一見、MSGの歴史を国内向けにPRしているようにも見えますが、がっちり英語字幕もついています。おそらく配信されるであろう第二弾・第三弾でカードの解説もしていくのでしょう。思えばJrのタイトルマッチに唐突にバンディードが入ったのも、AEW旗揚げ戦でヤングバックスと対戦するルチャブラザーズに対する「ROHにはバンディードがおりまっせ!」的なPRのひとつだったのかも知れません。

かくしてジェイvs.オスプレイは「旗揚げ記念日」史上、いや2019年の新日本を振り返った時に必ず語られるであろう「ベストバウト」を残しました(フィニッシュ前のオスカッター返しが崩れて分かりにくかったきらいもありますがそれ以外は完璧、といっていい内容でした。

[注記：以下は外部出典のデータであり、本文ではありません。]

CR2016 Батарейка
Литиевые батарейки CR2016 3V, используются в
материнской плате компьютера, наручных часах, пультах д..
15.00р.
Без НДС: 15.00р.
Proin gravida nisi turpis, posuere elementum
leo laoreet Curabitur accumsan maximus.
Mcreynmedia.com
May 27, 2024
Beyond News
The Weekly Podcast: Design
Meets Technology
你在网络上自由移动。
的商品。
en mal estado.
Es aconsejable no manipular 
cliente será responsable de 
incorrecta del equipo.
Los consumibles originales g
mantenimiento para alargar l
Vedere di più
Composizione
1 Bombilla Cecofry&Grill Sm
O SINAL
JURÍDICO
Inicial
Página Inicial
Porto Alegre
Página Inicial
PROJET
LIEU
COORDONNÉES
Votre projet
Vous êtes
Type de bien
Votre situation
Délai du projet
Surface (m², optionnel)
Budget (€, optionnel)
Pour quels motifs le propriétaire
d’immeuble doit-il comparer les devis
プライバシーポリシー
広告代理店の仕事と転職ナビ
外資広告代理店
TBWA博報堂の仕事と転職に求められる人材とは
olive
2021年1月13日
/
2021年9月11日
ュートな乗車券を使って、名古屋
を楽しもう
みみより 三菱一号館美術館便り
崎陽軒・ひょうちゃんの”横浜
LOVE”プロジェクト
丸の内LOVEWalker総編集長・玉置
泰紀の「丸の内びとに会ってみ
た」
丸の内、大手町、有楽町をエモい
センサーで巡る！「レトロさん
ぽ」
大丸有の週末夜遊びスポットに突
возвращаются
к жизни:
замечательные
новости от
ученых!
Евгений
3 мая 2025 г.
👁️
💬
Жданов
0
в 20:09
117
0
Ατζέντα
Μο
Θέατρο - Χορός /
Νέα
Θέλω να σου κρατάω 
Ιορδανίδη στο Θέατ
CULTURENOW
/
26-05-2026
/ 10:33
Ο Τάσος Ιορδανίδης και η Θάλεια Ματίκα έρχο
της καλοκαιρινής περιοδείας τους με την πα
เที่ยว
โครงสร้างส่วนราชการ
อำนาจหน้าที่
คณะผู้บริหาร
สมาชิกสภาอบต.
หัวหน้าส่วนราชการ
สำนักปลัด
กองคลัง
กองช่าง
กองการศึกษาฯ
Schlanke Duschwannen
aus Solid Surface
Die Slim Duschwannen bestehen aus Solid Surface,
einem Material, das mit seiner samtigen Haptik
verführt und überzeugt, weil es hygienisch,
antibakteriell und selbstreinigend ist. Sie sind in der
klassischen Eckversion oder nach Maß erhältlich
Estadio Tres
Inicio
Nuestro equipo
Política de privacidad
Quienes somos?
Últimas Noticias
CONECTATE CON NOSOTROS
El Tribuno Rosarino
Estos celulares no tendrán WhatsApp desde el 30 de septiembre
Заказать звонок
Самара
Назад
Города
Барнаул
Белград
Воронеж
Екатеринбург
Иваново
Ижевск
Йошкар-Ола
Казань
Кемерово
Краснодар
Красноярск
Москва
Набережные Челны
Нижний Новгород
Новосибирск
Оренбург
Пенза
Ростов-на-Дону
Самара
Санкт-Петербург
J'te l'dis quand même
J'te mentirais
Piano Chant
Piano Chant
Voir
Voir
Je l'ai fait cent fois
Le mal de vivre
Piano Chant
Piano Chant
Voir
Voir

即プレイバック映像が出るテレ朝の中継でよかった!)。オスプレイは見ている者に「もしかして・・・」と思わせるようなファイトを見せてくれましたし、ジェイはそれでも負けない「現代に蘇ったNWA王者」っぷりを如何なく発揮して防衛、ニュージャパンカップの優勝候補者たちと対峙して、この誰かとジェイがMSGのメインでやるんですよ、というアピールも存分に行いました。

そして試合内容として特筆すべきはこのエクストリームな攻防が随所に見られた試合なのに(外道の存在はのぞいて)試合中、

凶器が一切使われていない

んですよ。場外乱闘や金的などの攻撃はあっても、1.4の対戦前にも棚橋にも言われていたELITE勢特有のイスや机の攻防が一切ない。しかもエクストリームな試合に見せといてちゃんとジェイは脇腹への一点集中という新日本の根底に流れるクラシカルなレスリング、試合展開もしている。これはAEWやAEWフォロワーに対する、新日本の選手はこういうレスリングが出来ますよ。凶器を使わなくてもエクストリームな試合が見せられますよ、という強烈なメッセージであると思います(話は逸れますがオスプレイが雪崩式のアイコノクラズムを出したのも管理人的にはビビッときました。偶然だろうけど)。ドラマのような試合中のスキットがなくても伝わる、ふたりの感情が伝わってくる技の出し方、攻防。しかもこの試合をやっているのが20代の若い選手同士だという事実。なにげに主要な選手に20代の選手が少ない(ハングマンぐらい?)AEWフォロワーへのアピールになったと思います。

賽は投げられた。答えは4.6に明かされる

こういった試みの結果が出るのはMSGの当日です。果たしてMSGの客席は埋まるのか。それに対して既報のものに続く新日本が提示するカードは?

そしてニュージャパンカップを制し、ジェイの対角に立つのは誰になるのか?

それはMSGのメインに相応しい選手は誰なのか?という問いに対する新日本プロレスの回答になるでしょう。

そんなこんなで旗揚げ記念日を振り返ってみて、よりニュージャパンカップへの興味が高まった管理人なのでした。